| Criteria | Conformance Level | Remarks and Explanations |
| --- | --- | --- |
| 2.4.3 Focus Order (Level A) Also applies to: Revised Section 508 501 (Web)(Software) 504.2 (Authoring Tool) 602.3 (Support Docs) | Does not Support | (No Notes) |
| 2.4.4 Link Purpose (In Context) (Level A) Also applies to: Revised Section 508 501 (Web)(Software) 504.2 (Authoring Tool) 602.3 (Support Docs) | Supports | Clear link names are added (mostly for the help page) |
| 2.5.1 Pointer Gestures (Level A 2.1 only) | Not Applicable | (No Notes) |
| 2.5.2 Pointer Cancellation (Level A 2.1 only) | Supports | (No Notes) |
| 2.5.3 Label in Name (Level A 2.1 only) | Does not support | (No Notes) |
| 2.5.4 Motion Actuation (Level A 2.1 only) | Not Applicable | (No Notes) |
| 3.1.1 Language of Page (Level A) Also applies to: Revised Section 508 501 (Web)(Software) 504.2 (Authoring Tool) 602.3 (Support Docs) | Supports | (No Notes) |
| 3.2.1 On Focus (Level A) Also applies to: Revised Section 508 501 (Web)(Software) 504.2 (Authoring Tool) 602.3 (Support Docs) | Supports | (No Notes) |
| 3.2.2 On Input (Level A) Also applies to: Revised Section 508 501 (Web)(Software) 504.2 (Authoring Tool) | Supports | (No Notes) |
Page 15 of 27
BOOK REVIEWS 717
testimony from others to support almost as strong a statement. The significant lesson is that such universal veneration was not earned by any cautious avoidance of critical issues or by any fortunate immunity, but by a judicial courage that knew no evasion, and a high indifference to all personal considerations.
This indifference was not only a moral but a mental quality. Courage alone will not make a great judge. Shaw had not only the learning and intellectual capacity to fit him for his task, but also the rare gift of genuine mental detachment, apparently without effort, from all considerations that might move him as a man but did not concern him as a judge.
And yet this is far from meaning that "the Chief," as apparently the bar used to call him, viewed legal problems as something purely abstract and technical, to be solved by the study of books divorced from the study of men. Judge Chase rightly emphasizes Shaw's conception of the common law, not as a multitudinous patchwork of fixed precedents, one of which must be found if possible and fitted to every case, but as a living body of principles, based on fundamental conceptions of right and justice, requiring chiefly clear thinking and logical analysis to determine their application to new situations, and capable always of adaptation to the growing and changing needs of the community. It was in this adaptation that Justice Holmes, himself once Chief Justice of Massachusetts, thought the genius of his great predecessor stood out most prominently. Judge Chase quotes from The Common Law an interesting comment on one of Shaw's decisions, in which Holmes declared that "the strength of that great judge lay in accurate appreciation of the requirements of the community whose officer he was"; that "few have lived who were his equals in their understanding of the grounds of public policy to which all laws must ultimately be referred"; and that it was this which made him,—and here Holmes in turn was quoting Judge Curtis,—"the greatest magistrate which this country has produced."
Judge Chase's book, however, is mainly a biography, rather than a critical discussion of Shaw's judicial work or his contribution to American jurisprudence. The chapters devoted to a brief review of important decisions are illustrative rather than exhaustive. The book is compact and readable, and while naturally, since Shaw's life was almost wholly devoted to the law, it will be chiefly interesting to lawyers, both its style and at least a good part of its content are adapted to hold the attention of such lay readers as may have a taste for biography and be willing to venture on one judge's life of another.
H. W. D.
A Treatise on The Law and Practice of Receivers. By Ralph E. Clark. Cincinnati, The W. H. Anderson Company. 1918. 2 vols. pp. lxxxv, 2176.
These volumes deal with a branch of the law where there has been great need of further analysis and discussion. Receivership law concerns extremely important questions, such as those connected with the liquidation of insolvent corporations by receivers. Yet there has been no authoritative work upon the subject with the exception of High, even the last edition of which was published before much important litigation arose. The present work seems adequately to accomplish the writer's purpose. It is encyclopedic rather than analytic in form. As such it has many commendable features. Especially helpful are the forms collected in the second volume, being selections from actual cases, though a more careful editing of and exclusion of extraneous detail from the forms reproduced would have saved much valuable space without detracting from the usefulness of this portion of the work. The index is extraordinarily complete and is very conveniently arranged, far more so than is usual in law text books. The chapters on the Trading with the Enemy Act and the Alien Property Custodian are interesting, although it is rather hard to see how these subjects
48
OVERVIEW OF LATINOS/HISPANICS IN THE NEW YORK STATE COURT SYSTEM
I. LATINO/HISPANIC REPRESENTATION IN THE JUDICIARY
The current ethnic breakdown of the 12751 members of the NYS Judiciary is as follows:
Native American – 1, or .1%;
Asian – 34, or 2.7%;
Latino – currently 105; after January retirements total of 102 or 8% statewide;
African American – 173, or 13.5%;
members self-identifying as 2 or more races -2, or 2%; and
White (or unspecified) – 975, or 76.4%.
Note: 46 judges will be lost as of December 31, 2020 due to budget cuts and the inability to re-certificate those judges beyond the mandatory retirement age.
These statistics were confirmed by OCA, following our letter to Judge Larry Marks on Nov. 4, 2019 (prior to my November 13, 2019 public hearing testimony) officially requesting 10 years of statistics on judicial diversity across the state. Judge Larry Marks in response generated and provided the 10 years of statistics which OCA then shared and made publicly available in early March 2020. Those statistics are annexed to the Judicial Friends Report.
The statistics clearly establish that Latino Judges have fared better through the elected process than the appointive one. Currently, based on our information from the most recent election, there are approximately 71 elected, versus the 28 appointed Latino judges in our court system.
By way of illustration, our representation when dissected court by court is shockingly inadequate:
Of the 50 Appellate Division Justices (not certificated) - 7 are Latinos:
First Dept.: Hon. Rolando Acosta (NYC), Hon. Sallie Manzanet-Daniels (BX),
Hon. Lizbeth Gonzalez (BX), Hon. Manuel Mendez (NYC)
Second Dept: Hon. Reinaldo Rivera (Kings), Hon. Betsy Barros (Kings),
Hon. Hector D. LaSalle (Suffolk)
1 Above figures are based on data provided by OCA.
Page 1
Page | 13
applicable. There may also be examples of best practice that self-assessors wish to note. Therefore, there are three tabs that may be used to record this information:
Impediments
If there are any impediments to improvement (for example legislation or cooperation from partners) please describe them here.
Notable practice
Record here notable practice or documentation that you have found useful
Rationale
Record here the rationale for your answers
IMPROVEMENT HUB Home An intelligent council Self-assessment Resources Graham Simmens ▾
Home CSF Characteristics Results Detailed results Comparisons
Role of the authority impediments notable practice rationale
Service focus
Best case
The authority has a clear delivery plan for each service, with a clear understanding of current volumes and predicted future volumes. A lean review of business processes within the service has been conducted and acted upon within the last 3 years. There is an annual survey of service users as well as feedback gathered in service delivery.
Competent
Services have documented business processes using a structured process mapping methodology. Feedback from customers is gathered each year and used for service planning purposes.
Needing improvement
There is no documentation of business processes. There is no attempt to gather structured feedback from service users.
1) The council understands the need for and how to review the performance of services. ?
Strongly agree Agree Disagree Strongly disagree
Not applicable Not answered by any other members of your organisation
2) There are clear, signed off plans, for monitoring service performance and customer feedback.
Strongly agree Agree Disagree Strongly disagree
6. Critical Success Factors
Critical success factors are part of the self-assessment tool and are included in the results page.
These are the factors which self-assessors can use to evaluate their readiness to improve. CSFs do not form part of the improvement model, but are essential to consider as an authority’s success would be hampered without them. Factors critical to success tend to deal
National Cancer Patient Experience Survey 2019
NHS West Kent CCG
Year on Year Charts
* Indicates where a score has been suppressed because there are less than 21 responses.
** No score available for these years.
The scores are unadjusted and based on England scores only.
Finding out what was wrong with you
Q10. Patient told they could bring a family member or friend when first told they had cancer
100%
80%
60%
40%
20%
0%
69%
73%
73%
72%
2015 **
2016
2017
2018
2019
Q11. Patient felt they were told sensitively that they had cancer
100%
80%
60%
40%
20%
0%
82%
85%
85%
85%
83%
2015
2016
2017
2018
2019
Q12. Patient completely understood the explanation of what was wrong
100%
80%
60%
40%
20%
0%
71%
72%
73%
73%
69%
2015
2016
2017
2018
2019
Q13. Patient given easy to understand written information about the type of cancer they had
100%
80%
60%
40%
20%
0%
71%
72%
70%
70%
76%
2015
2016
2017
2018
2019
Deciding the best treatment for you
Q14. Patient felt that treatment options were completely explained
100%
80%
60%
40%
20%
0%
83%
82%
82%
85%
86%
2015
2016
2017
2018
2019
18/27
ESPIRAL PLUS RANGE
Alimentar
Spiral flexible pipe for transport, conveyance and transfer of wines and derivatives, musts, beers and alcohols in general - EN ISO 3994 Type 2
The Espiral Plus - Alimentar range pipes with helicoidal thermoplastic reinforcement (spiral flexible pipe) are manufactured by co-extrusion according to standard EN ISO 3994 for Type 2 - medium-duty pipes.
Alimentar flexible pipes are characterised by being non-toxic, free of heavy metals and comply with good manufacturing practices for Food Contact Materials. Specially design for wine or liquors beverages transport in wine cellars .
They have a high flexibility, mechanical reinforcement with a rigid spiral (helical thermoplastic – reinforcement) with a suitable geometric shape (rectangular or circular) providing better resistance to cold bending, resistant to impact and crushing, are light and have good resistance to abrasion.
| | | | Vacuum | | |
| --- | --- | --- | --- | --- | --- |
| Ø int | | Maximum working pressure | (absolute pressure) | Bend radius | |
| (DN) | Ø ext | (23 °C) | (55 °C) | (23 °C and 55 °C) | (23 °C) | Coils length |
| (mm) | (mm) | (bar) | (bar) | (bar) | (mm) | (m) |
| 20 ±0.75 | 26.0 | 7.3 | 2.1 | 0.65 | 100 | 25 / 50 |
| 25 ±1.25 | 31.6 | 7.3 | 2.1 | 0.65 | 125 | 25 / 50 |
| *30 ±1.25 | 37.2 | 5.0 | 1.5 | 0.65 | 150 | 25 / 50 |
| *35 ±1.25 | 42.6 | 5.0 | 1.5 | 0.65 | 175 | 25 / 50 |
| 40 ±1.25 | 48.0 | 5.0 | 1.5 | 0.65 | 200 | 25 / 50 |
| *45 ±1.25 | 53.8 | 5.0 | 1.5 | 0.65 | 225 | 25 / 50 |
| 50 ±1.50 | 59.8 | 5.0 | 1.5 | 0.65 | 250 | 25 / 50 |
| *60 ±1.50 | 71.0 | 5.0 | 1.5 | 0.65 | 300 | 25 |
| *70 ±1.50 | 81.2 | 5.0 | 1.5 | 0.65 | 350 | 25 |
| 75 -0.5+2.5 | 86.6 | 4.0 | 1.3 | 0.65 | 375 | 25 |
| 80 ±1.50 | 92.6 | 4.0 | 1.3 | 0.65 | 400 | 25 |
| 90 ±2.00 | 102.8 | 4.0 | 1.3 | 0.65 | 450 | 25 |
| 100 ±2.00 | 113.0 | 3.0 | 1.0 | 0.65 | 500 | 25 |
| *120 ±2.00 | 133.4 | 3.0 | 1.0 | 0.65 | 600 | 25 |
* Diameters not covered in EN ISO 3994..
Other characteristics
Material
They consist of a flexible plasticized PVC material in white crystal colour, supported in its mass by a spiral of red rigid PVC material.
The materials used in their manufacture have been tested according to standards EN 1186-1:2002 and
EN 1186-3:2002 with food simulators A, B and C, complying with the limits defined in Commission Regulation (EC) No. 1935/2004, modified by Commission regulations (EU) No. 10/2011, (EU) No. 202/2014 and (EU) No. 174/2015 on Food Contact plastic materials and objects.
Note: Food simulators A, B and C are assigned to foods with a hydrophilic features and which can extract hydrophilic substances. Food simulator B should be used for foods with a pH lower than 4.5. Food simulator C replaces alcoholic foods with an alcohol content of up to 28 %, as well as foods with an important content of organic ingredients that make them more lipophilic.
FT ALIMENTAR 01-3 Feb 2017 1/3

Work to be completed
The answer to this exercise is one number: how many lines of the records above contain the string "Does".

Task output
2